Input data
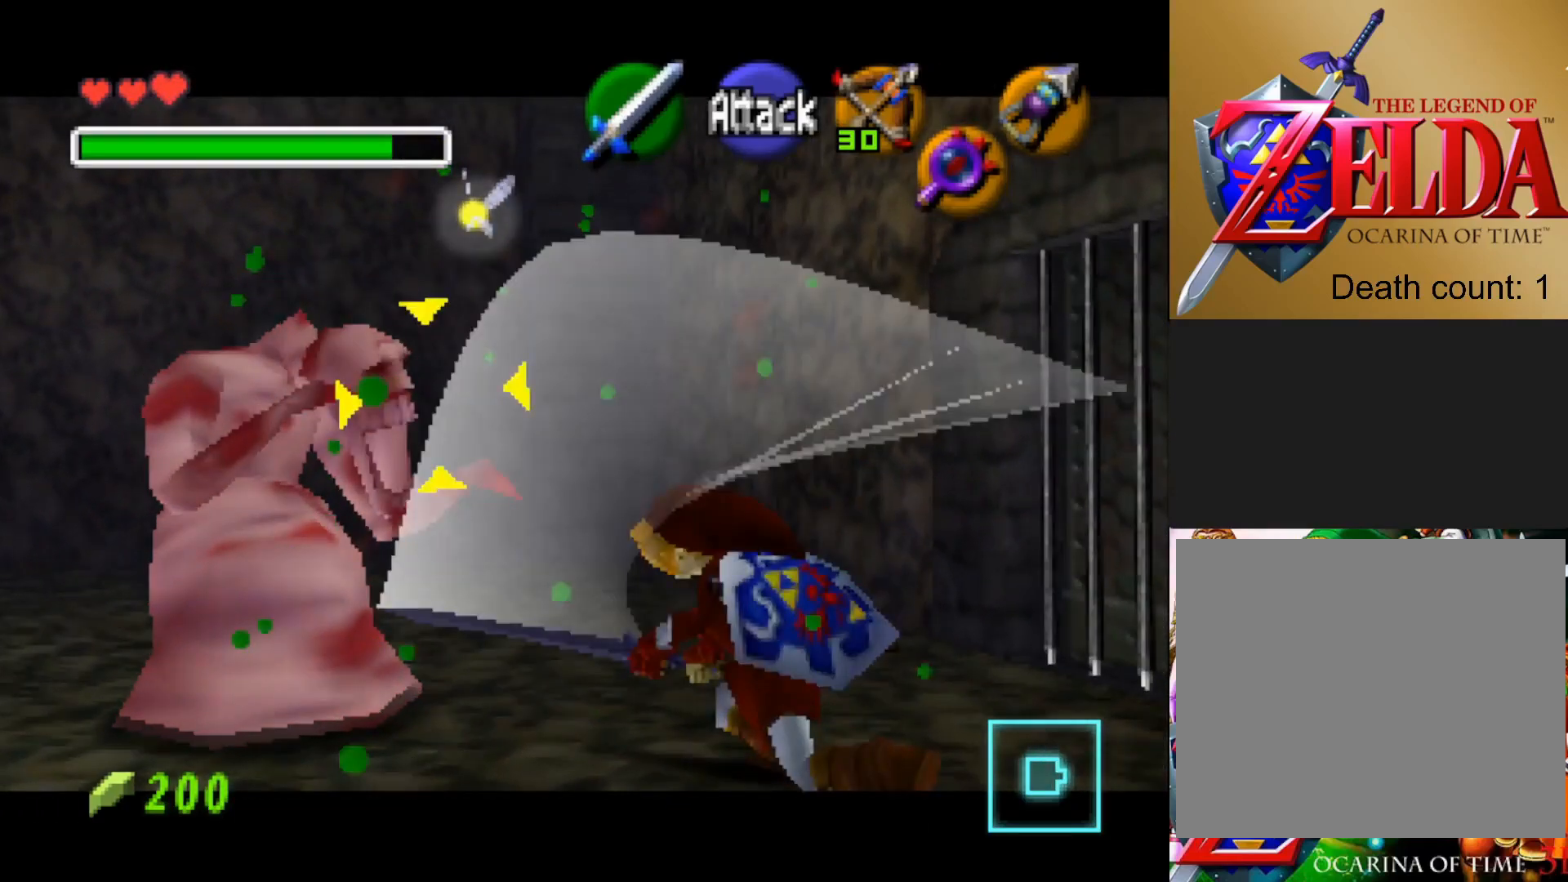
{"buttons": [], "left_stick": "center", "right_stick": "center", "events": [[50, "SQUARE", "down"], [133, "SQUARE", "up"], [217, "SQUARE", "down"], [317, "SQUARE", "up"], [400, "SQUARE", "down"], [483, "SQUARE", "up"]]}
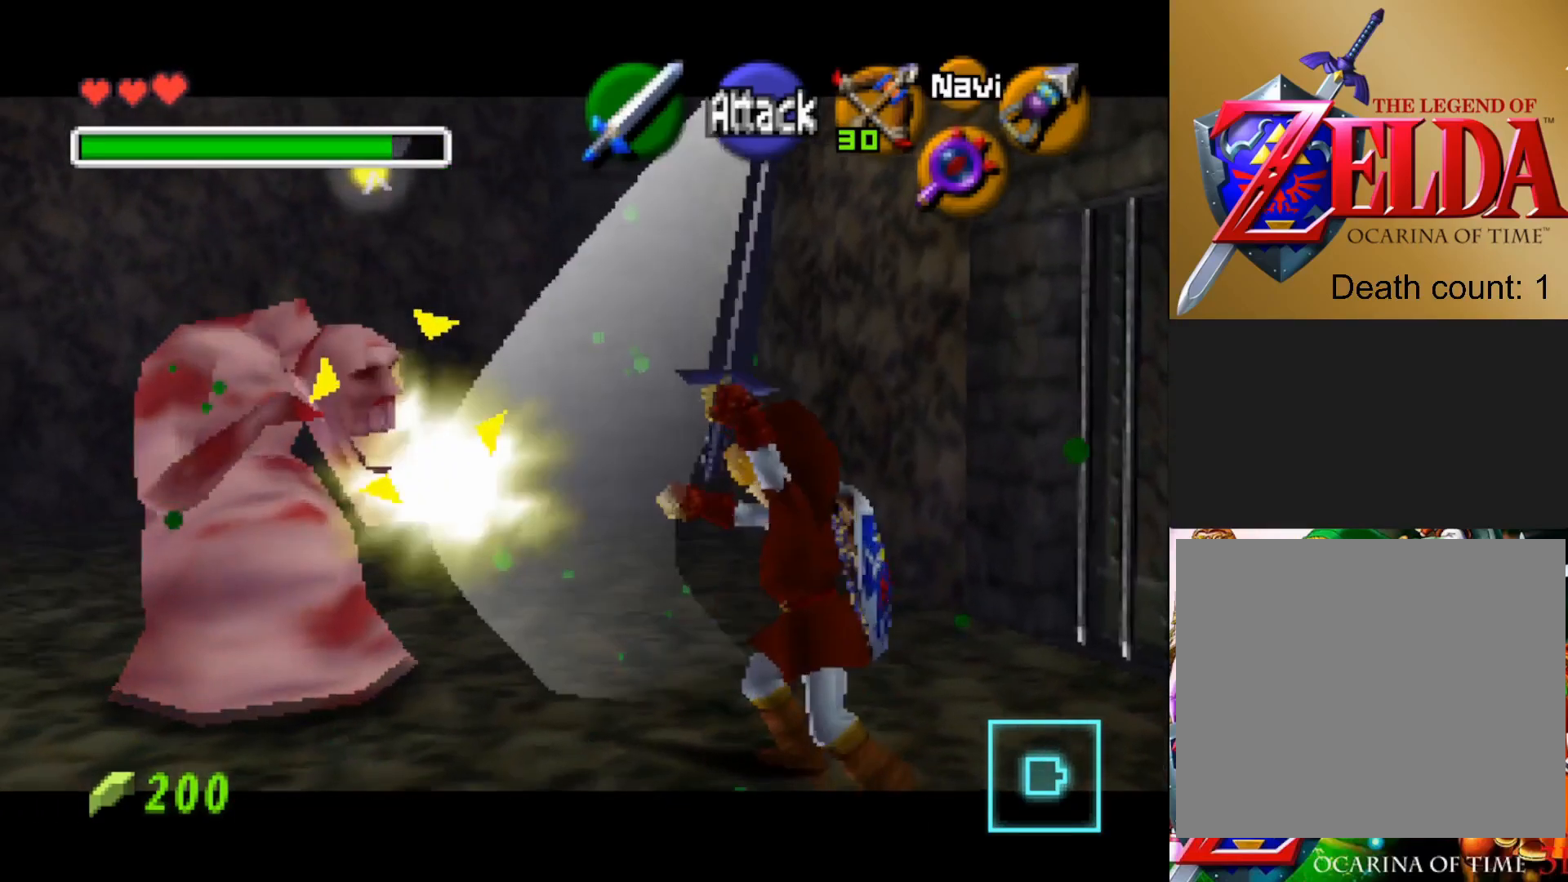
{"buttons": ["SQUARE"], "left_stick": "center", "right_stick": "center", "events": [[83, "SQUARE", "down"], [200, "SQUARE", "up"], [283, "SQUARE", "down"], [383, "SQUARE", "up"], [467, "SQUARE", "down"]]}
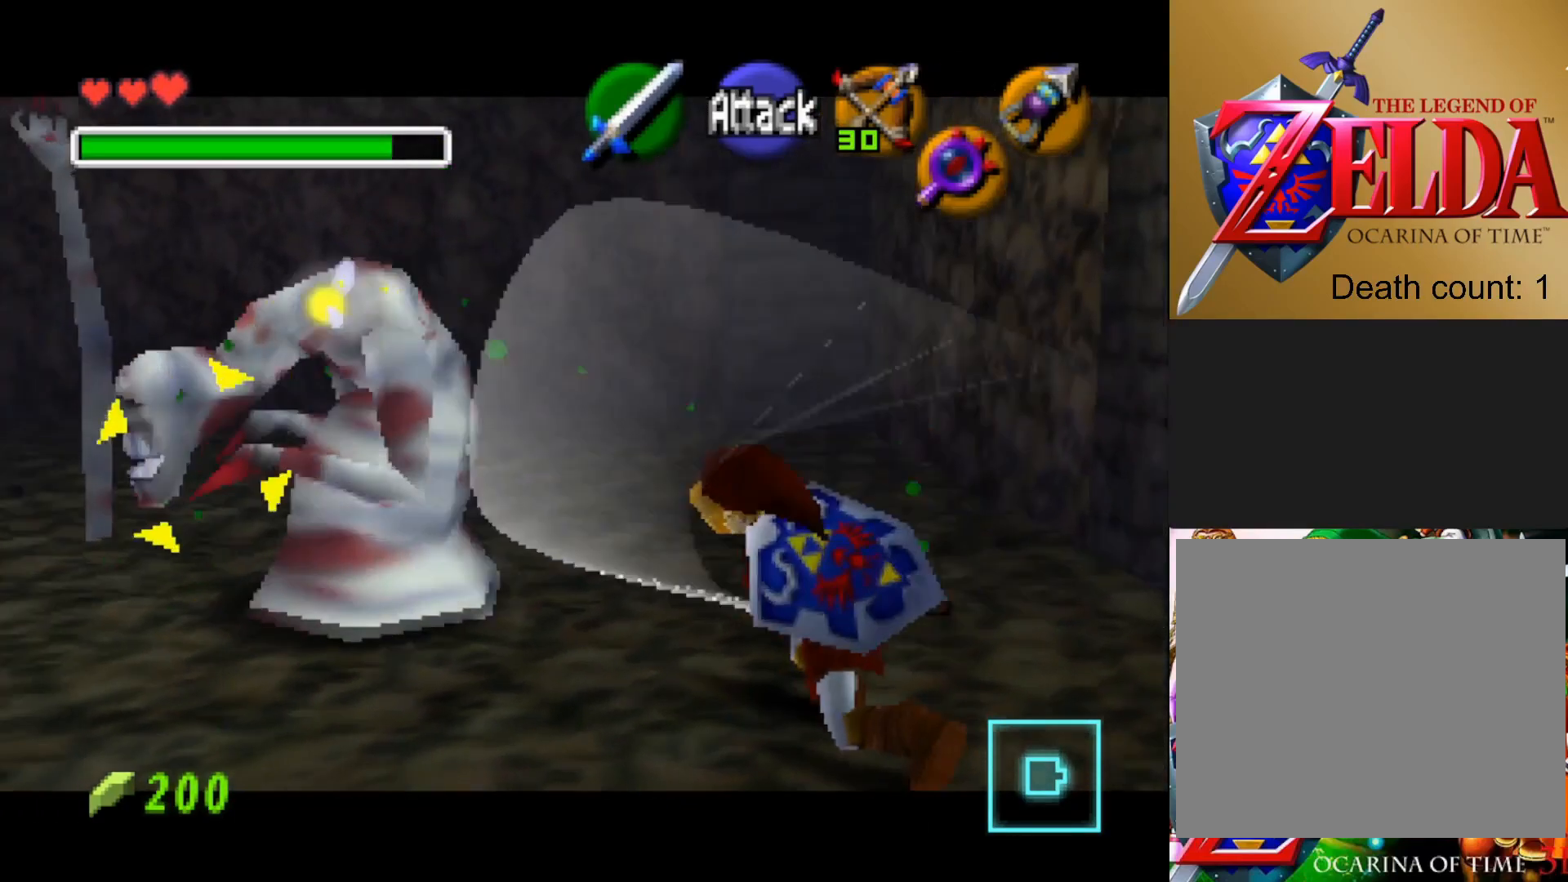
{"buttons": [], "left_stick": "center", "right_stick": "center", "events": [[67, "SQUARE", "up"]]}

Problem description
An exact transcript of the listing is needed, free of pictures.

Answer box
{"buttons": [], "left_stick": "center", "right_stick": "center", "events": [[50, "SQUARE", "down"], [133, "SQUARE", "up"], [217, "SQUARE", "down"], [317, "SQUARE", "up"], [400, "SQUARE", "down"], [483, "SQUARE", "up"]]}
{"buttons": ["SQUARE"], "left_stick": "center", "right_stick": "center", "events": [[83, "SQUARE", "down"], [200, "SQUARE", "up"], [283, "SQUARE", "down"], [383, "SQUARE", "up"], [467, "SQUARE", "down"]]}
{"buttons": [], "left_stick": "center", "right_stick": "center", "events": [[67, "SQUARE", "up"]]}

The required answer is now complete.